The basic facts are that Distributing, the group parent, puts Business B into one subsidiary, Controlled, and spins it off tax free. Evidently Business B was the more successful business. Then Distributing exchanges all of its Business A subsidiaries with new Controlled 1 for its common and preferred stock, and sells the preferred stock to investors. The sale of the preferred stock caused the formation of Controlled 1 to fail to qualify for section 351 treatment. Therefore, Controlled 1 made a qualified stock purchase of the subsidiaries that operated Business A. Distributing and Controlled 1 made a section 338(h)(10) election, resulting in the Business A subsidiaries being deemed to sell their assets and recognize losses. The losses produced NOLs in the Distributing group, which is left owning the controlled stock of a subsidiary that has preferred stock outstanding held by investors. That subsidiary, Controlled 1, can remain in the Distributing consolidated group because the 80% test for section 351 control is different from the 80% test for affiliation.
Why was the loss recognition desirable? The clue may be in the terms of the preferred stock. It had a liquidation preference. It was sold to “Investors and Insiders.” Presumably Insiders were officers and directors, but Investors could have been corporations that would enjoy claiming a dividends received deduction on deemed dividends received on the preferred stock under section 305(c) due to the liquidation preference. Having excess NOLs allowed Distributing to forego the interest deduction it would have claimed if it had raised capital for Business B by borrowing.

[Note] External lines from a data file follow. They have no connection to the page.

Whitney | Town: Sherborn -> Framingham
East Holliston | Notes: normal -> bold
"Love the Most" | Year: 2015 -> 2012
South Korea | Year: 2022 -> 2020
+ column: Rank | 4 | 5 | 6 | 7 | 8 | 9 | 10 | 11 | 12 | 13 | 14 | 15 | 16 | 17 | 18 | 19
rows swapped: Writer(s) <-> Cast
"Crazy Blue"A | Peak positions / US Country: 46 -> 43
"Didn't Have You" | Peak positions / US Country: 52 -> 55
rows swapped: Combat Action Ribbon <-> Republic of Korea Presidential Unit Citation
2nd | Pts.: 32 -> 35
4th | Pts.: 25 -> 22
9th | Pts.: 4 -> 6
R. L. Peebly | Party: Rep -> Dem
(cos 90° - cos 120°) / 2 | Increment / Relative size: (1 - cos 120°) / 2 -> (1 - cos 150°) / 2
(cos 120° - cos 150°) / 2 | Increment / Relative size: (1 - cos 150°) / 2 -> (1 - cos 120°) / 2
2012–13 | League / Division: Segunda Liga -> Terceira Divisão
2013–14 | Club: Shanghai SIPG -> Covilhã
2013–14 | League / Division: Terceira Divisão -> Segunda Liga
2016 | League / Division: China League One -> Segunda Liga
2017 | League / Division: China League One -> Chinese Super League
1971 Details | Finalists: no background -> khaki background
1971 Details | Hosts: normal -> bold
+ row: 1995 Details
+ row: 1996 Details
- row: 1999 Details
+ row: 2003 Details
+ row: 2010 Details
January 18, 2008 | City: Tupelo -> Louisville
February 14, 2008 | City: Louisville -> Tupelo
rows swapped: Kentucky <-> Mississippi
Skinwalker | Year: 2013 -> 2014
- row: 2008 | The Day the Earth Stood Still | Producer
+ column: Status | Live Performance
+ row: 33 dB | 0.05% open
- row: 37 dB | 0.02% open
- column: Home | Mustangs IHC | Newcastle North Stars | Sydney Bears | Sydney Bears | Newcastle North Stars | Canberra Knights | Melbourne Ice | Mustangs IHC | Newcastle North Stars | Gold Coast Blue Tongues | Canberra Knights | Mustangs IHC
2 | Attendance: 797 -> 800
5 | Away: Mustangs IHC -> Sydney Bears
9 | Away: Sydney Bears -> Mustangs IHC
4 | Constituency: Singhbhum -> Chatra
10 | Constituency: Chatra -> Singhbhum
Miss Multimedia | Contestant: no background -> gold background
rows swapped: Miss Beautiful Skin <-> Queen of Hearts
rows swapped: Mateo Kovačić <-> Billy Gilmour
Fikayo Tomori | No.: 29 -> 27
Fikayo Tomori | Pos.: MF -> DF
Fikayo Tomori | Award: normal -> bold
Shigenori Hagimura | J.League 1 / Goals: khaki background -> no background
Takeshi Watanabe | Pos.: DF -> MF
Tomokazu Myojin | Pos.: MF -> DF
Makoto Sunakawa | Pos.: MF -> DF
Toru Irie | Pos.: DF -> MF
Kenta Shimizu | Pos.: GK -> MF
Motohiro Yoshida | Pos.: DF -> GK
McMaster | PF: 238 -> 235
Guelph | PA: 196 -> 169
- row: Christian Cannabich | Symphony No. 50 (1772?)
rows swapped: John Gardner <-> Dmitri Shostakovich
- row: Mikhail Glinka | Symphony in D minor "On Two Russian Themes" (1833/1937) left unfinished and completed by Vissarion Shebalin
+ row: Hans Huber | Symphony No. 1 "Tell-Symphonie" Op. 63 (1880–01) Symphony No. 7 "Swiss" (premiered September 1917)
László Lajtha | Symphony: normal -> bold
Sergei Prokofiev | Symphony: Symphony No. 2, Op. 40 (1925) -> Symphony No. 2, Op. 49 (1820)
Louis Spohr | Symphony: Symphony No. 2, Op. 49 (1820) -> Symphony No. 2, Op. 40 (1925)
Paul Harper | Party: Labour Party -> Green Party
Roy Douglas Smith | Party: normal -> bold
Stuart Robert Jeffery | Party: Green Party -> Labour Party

The technical issues of greatest importance for the ruling were (1) the ability of Controlled 1 to make a qualified stock purchase and thus a section 338(h)(10) election; and (2) the recognition of losses in the deemed asset sales; and (3) the ability to apply section 197 amortization to intangibles. The sale of the preferred stock predominantly to unrelated persons made the QSP inevitable. The recognition of losses on the deemed asset sales was permitted by the rule under section 267 that tests relatedness after the transaction. In this case, Distributing and Controlled 1 were not related parties for section 267 purposes after the transaction. The section 197 anti-churning rules were avoided.
The taxpayer represented that a series of potentially applicable anti-abuse rules did not apply: section 269, 197, 267 and consolidated return intercompany sales. It also represented that it would have done the transactions even if losses had not been recognized. The latter representation might be hard to believe, but the IRS generally must accept such representations because it has no way to disprove them.
Conclusion: This taxpayer used a busted section 351 exchange to recognize built in losses and apparently to share the tax benefit of the loss recognition with investors in the preferred stock of a subsidiary.